— Task details —
The pictures are to be omitted when the entries are reproduced exactly.

--------------------

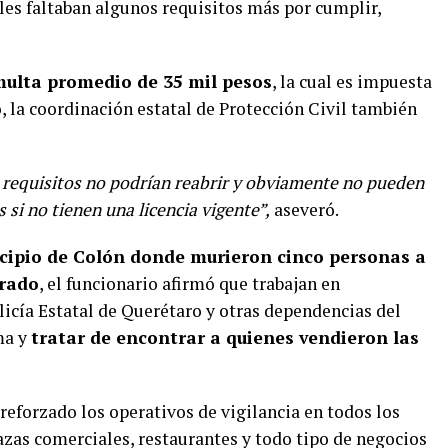
 les faltaban algunos requisitos más por cumplir,
multa promedio de 35 mil pesos
, la cual es impuesta
o, la coordinación estatal de Protección Civil también
requisitos no podrían reabrir y obviamente no pueden
 si no tienen una licencia vigente”,
aseveró.
ipio de Colón donde murieron cinco personas a
erado
, el funcionario afirmó que trabajan en
licía Estatal de Querétaro y otras dependencias del
ma y
tratar de encontrar a quienes vendieron las
 reforzado los operativos de vigilancia en todos los
azas comerciales, restaurantes y todo tipo de negocios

--------------------

— Result of the task —
 les faltaban algunos requisitos más por cumplir,
multa promedio de 35 mil pesos
, la cual es impuesta
o, la coordinación estatal de Protección Civil también
requisitos no podrían reabrir y obviamente no pueden
 si no tienen una licencia vigente”,
aseveró.
ipio de Colón donde murieron cinco personas a
erado
, el funcionario afirmó que trabajan en
licía Estatal de Querétaro y otras dependencias del
ma y
tratar de encontrar a quienes vendieron las
 reforzado los operativos de vigilancia en todos los
azas comerciales, restaurantes y todo tipo de negocios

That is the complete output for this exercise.